В углу, куда он показывал, горячилась одна толпа маклеров, поближе — другая.
— Теперь посмотрите в левый угол. Это «Филипс». А внизу под нами — нет, нет, еще левее — нефть.
Никакой нефти там не было, а была еще одна группа маклеров, которые что-то выкрикивали. Временами один из них несся иноходью к большой застекленной будке в центре зала: там, должно быть, регистрировались сделки с акциями.
Служитель объяснил, что на этом огромном торжище, где капиталы перекочевывали из одного банкирского сейфа в другой, у главных промышленных гигантов страны — свои определенные места или, как их называют, «хуки». Маклеры, покупающие и продающие акции «Юнилевера», занимали целый угол. Столь же обширные места были отве дены для концернов «Филипс», «АКЮ» и нефтяной монополии «Роял датч-Шелл».
Но ведь в Голландии раньше не было богатых месторождений нефти и только совсем недавно начата ее добыча с морского дна у северного побережья. Почему же именно в этой стране действует одна из старейших и крупнейших нефтяных монополий земного шара?
Ответ дает самая краткая история «Роял датч-Шелл». Прежде всего- название. В буквальном переводе получается какая-то чепуха, что-то вроде «королевская голландская раковина». А было так. Голландский делец организовал в Индонезии добычу нефти, английский там же скупал раковины. Когда оба хорошо нажились, им пришла в голову мысль объединить капиталы.
Фирма голландца называлась «Роял датч-петролеум», фирма англичанина- «Шелл». Каждому хотелось, чтобы в названии объединенной компании было что-то от старых названий. И вот в 1906 году образовалась «Королевская голландская раковина».
Однако никакими раковинами она уже не торговала. Ее интересовала нефть, только нефть. Компания скупала нефтеносные участки во многих государствах мира. Возглавлял ее голландец Генри Детердинг. Бывший банковский служащий, не переносящий запаха бензина, он весьма слабо разбирался в добыче нефти, но зато прекрасно постиг тайны биржевой игры и международных спекуляций. При этом «нефтяном короле» англо-голландская монополия раскинула свои промысла на всех континентах земного шара. Она построила собственные нефтепроводы в пустынях и джунглях, завела собственный нефтеналивной флот и даже вооружила собственную полицию для подавления забастовок.
Теперь у «Роял датч-Шелл» — почетное место на всех биржах мира и баснословные доходы. Но вместо голландца Детердинга в «королевской голландской раковине» хозяйничают английские, американские и голландские банки.
А «Юнилевер»? Этот гигант, который продает многим странам голландское сгущенное молоко и маргарин, тоже принадлежит не только голландским, но и английским миллионерам.

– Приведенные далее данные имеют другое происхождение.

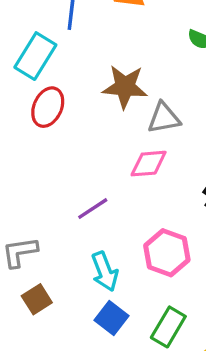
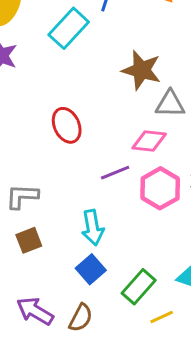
red ellipse: (48, 107) -> (67, 125), moved, turned -60
purple line: (93, 209) -> (115, 173), moved
pink hexagon: (167, 253) -> (160, 188), moved

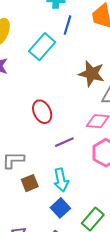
purple line: (115, 173) -> (64, 142), moved
brown square: (29, 240) -> (30, 183), moved

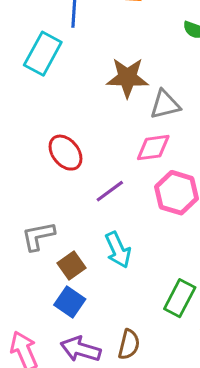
blue square: (60, 208) -> (70, 302), moved

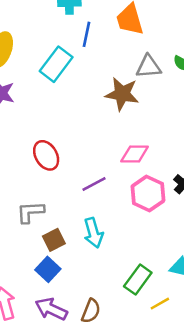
gray triangle: (165, 105) -> (149, 67), moved
red ellipse: (66, 153) -> (46, 155), moved

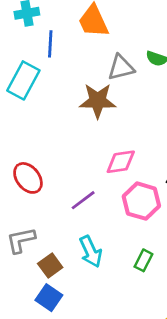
green rectangle: (138, 280) -> (143, 260), moved, size x0.7

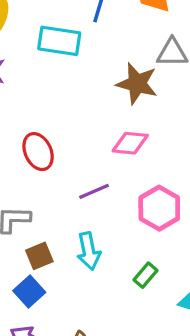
cyan rectangle: (23, 80) -> (59, 41), turned 57
pink diamond: (121, 162) -> (130, 143), moved

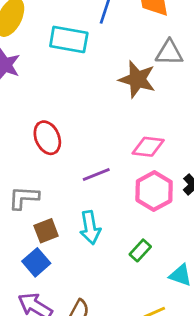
pink diamond: (130, 143) -> (148, 147), moved

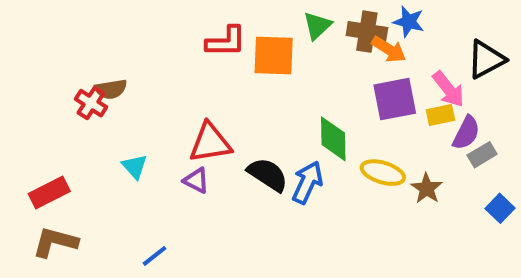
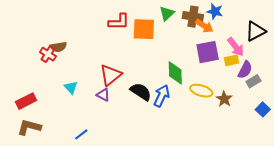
red triangle: (210, 143) -> (111, 75), turned -30

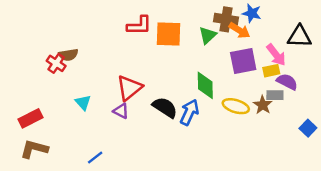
green triangle: (167, 13) -> (208, 35), moved
black triangle: (255, 31) -> (299, 36), turned 30
purple semicircle: (245, 70) -> (287, 82), turned -90
gray rectangle: (253, 81) -> (275, 95), moved, turned 32
brown star: (224, 99) -> (263, 105), moved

Производящий радиоприемники, телевизоры, электробритвы, электронное оборудование всемирно известный концерн «Филипс», а также химический концерн «АКЮ» тоже очень тесно связаны с иностранным капиталом.
С балкона биржи мы видели лишь суетящихся приказчиков, послушно выполнявших волю своих хозяев. Всемогущие хозяева на бирже не показываются. Они не ездят в золотых каретах. Многие из них не носят никаких титулов. Нам говорили, что некоторые голландские миллионеры даже одеваются в стандартные костюмы, какие продаются в любом магазине готового платья. Они не выставляют свои богатства напоказ. Зачем им это?

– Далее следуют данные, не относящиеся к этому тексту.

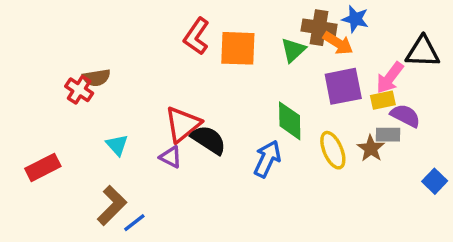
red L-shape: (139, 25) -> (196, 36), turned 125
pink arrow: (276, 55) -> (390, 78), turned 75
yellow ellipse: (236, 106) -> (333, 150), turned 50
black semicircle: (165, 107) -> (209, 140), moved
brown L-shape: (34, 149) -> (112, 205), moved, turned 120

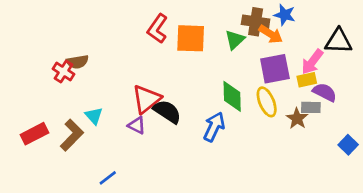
yellow ellipse: (333, 150) -> (267, 102), moved
brown L-shape: (112, 205) -> (72, 135), moved

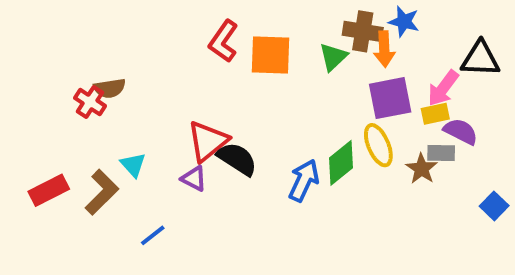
orange arrow: (271, 34) -> (384, 49), turned 55
green diamond: (232, 96) -> (341, 163), moved, turned 52
blue line: (108, 178) -> (153, 235), moved

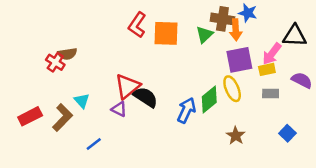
purple semicircle: (461, 131) -> (302, 80), moved
brown star: (422, 169) -> (236, 136), moved
blue square: (494, 206) -> (287, 133), moved

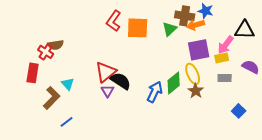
orange arrow: (236, 30) -> (196, 25), turned 78
purple triangle: (119, 109) -> (108, 91), moved, turned 32
red rectangle: (30, 116) -> (33, 73), moved, turned -54
brown star: (236, 136) -> (196, 91), moved
blue line: (94, 144) -> (67, 122), moved

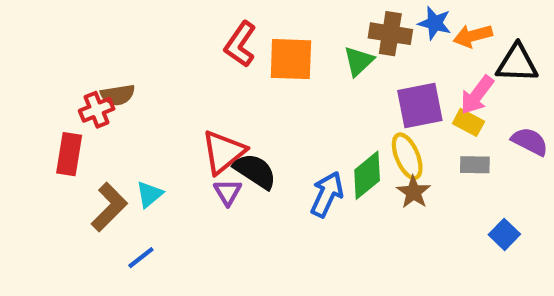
orange arrow: (196, 25) -> (473, 36), moved
red cross: (46, 52) -> (97, 110), turned 35
yellow rectangle: (222, 58) -> (468, 122), turned 40
cyan triangle: (68, 84) -> (149, 194), moved, turned 32

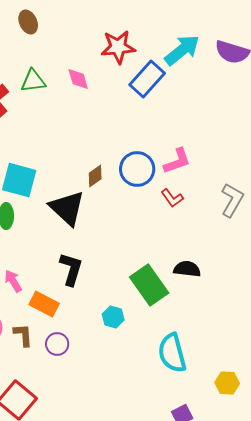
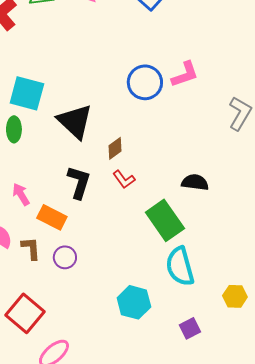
brown diamond: (95, 176) -> (115, 148), moved
red L-shape: (172, 198) -> (124, 179), moved
green rectangle: (149, 285) -> (165, 220), moved
cyan hexagon: (113, 317) -> (134, 302), moved, size x1.5

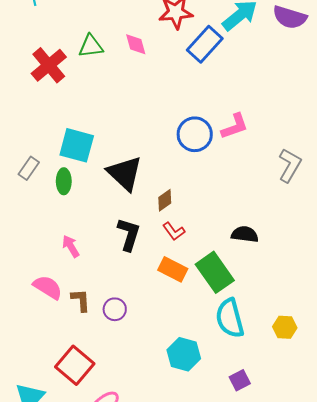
orange rectangle: (52, 217) -> (173, 269), moved
yellow hexagon: (235, 296) -> (285, 327), moved

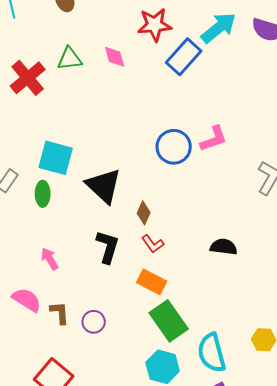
brown diamond: (165, 200) -> (144, 213), turned -30
green rectangle: (215, 272) -> (169, 321), moved
cyan semicircle: (230, 318) -> (212, 353), moved

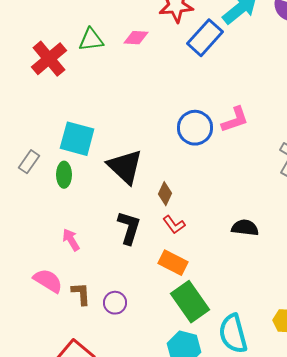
pink diamond: (115, 57) -> (136, 38), turned -70

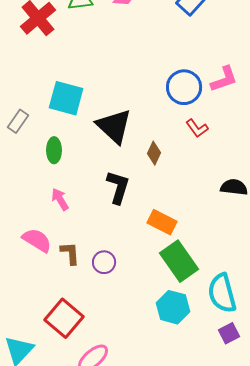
green ellipse: (64, 175) -> (54, 150), moved
red L-shape: (174, 225) -> (197, 128), moved

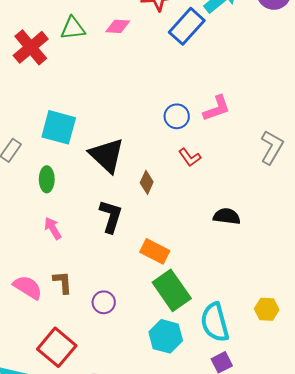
blue circle: (184, 87) -> (177, 116), size x0.7
pink semicircle: (37, 240) -> (28, 287), moved
purple circle: (104, 262) -> (104, 302), moved

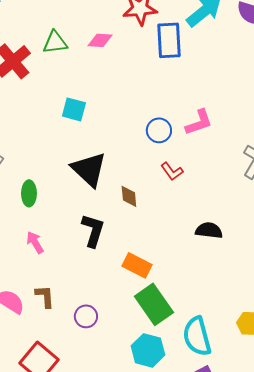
blue rectangle: (187, 26) -> (169, 40), turned -45
cyan square: (59, 127) -> (74, 109), moved, size x0.7
brown diamond: (147, 182) -> (129, 196), turned -30

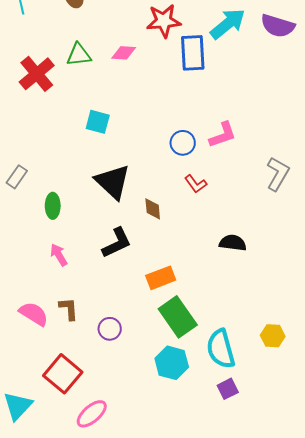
black L-shape: (93, 230) -> (117, 243), turned 48
orange rectangle: (137, 265) -> (161, 278), turned -48

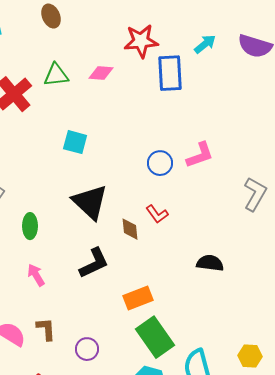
cyan arrow: (228, 24) -> (205, 44), size x0.6
red L-shape: (196, 184) -> (157, 214), moved

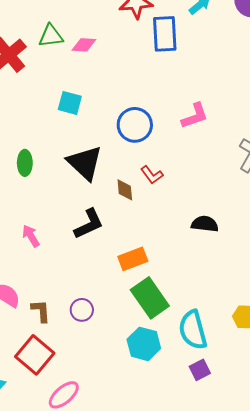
pink diamond: (101, 73) -> (84, 45), moved
blue circle: (160, 163) -> (135, 125), moved, size x1.4
green ellipse: (30, 226) -> (25, 163), moved
brown L-shape: (46, 329) -> (41, 311), moved

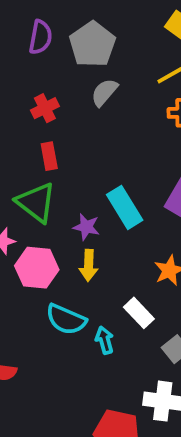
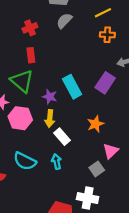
white rectangle: (139, 313) -> (62, 137), moved
cyan semicircle: (66, 319) -> (25, 161), moved

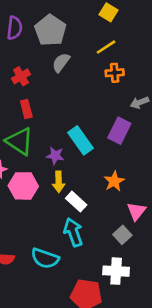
cyan semicircle: (25, 161) -> (45, 258), moved
cyan arrow: (56, 162) -> (73, 232), size x1.5

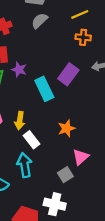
purple rectangle: (119, 131) -> (68, 74), moved
purple star: (55, 156) -> (19, 70), moved

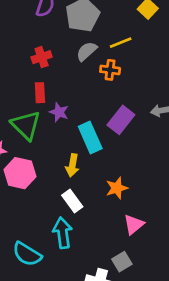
yellow line: (80, 14) -> (121, 43), moved
orange cross: (83, 37) -> (110, 70), moved
yellow arrow: (20, 121) -> (72, 165), moved
gray square: (65, 175) -> (122, 262), moved

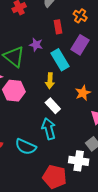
orange cross: (110, 70) -> (80, 16), moved, turned 32
red rectangle: (40, 93) -> (58, 27), moved

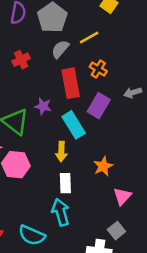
red rectangle: (58, 27) -> (71, 83), size x1.6
white rectangle: (53, 106) -> (65, 183), turned 42

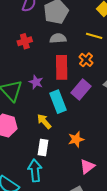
yellow line: (89, 37) -> (94, 36), moved, turned 35
gray semicircle: (60, 49) -> (58, 38), turned 35
yellow arrow: (61, 152) -> (44, 121), turned 126

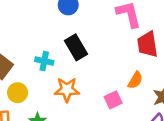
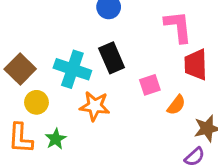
cyan cross: (44, 61) -> (72, 69), size x1.6
pink square: (113, 100) -> (150, 85), moved

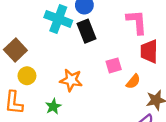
black rectangle: (112, 58) -> (87, 31), moved
cyan cross: (72, 69) -> (58, 19), moved
green star: (56, 139) -> (53, 106), moved

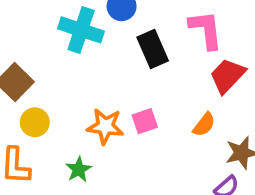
black rectangle: (87, 31) -> (153, 49), moved
red trapezoid: (149, 51) -> (227, 76), turned 45
pink square: (114, 65) -> (145, 121), moved

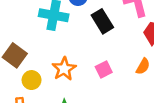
orange star: (105, 126) -> (64, 69), moved, turned -30

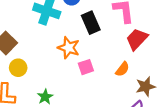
orange star: (64, 69) -> (69, 48), moved, turned -30

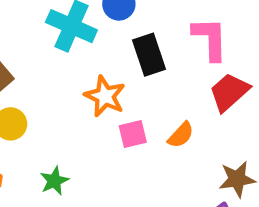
orange semicircle: (122, 69) -> (181, 135), moved

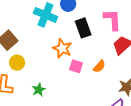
pink square: (133, 134) -> (76, 66), turned 32

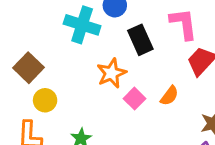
orange star: (62, 48) -> (111, 73), turned 30
pink square: (76, 66) -> (134, 99), turned 32

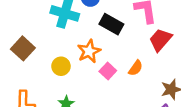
black rectangle: (140, 40) -> (111, 24), turned -35
yellow circle: (45, 100) -> (61, 66), moved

«Господин Филипс» звучит, правда, не столь внушительно, как «ваше превосходительство», но на господина Филипса работают 240 тысяч человек. «Ваши превосходительства» ждут в приемной возле его кабинета…
Мы смотрели на маклеров, деловито шмыгающих в том левом углу биржевого зала, о котором служитель почтительно сказал: «Это «Филипс».

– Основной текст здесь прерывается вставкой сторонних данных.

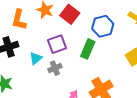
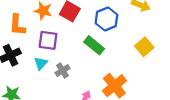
purple square: (57, 44) -> (48, 40), moved, turned 36
green rectangle: (88, 49) -> (94, 45), turned -66

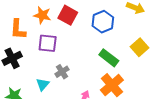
green rectangle: (94, 45) -> (109, 58), moved
cyan triangle: (41, 63) -> (43, 84), moved

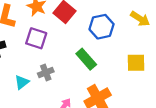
yellow square: (140, 47) -> (136, 63), turned 30
green rectangle: (109, 58) -> (86, 59), moved

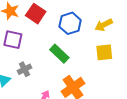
yellow arrow: (140, 19) -> (104, 25), moved, turned 126

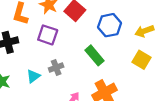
yellow square: (104, 52) -> (141, 60), turned 30

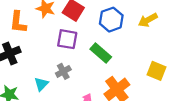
purple square: (48, 35) -> (67, 39), moved
yellow square: (141, 60) -> (157, 71), moved

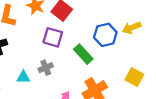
blue hexagon: (111, 20) -> (105, 35), moved
cyan triangle: (41, 84) -> (23, 77), turned 40

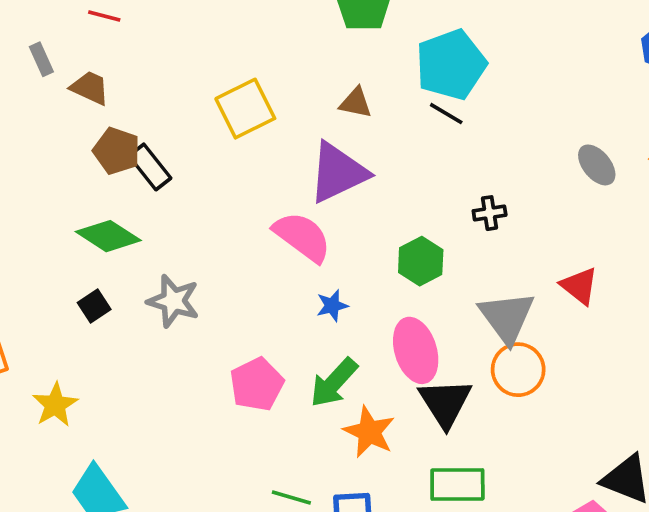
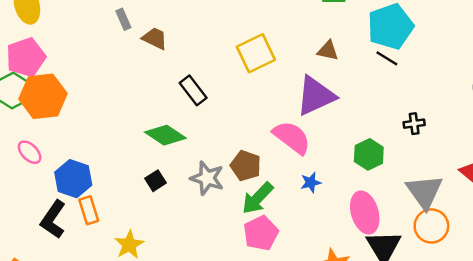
brown pentagon: (117, 151) -> (246, 166), moved
green arrow: (334, 383) -> (258, 198), moved

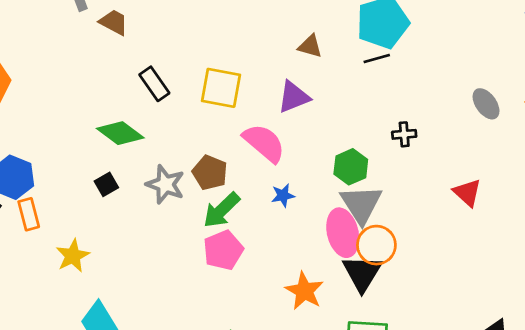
yellow square: (256, 53) -> (221, 88), moved, turned 33
black line: (387, 58) -> (377, 58), turned -50
purple triangle: (316, 96) -> (294, 97), size x0.7
gray triangle: (424, 192) -> (361, 204), moved
orange circle: (431, 226) -> (376, 245), moved

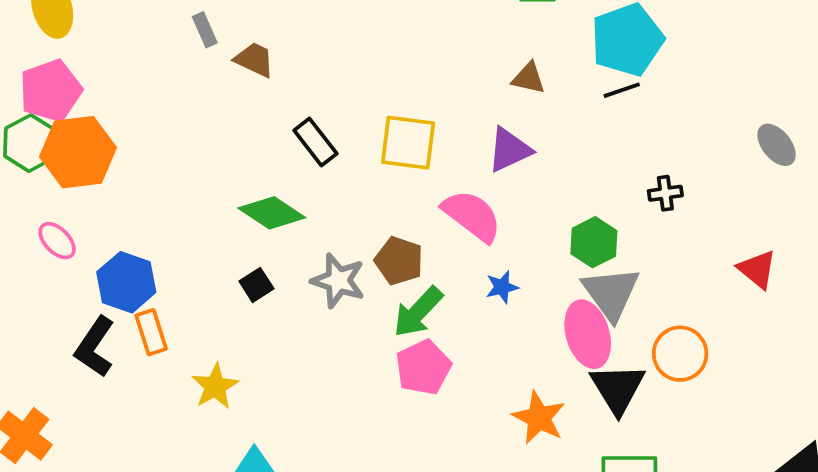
orange circle: (376, 245) -> (680, 354), moved

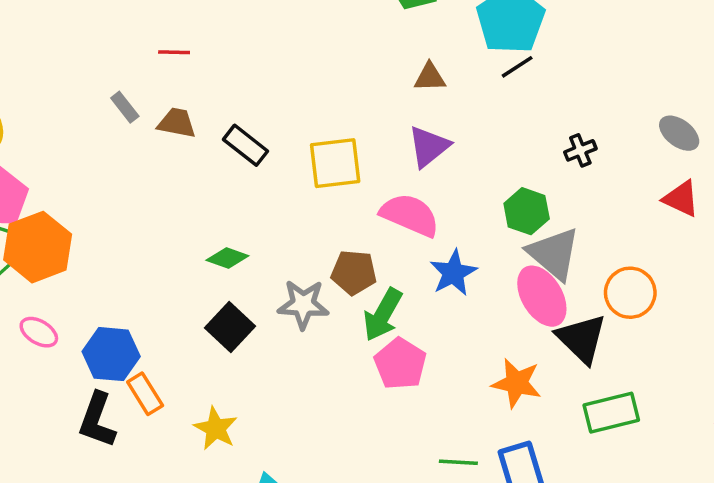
black rectangle: (315, 142) -> (246, 145), moved
gray ellipse: (777, 145) -> (679, 133), moved
green diamond: (272, 213) -> (227, 258), size x0.7
black square: (256, 285) -> (230, 327), size x1.5
blue star: (502, 287) -> (453, 273), size x1.5

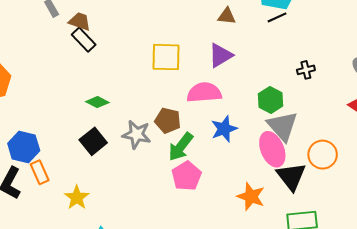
black rectangle: (246, 145) -> (84, 40), moved
pink semicircle: (410, 215) -> (204, 93), turned -36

Вспомнили рекламу на всех перекрестках: «Филипс», «Филипс», «Филипс». И не только на улицах голландских городов. Нет, «Филипс» всюду — в Лондоне, Нью-Йорке, Париже! Четвертая по величине электронная компания в мире! Двести предприятий в тридцати странах!
Королевский дворец и амстердамская биржа, дворец капитала, — близкие соседи.
В королевском дворце устраиваются торжественные приемы.
Но не там, а на бирже, в правлениях монополий, в кабинетах директоров банков решаются судьбы королевства Нидерландов.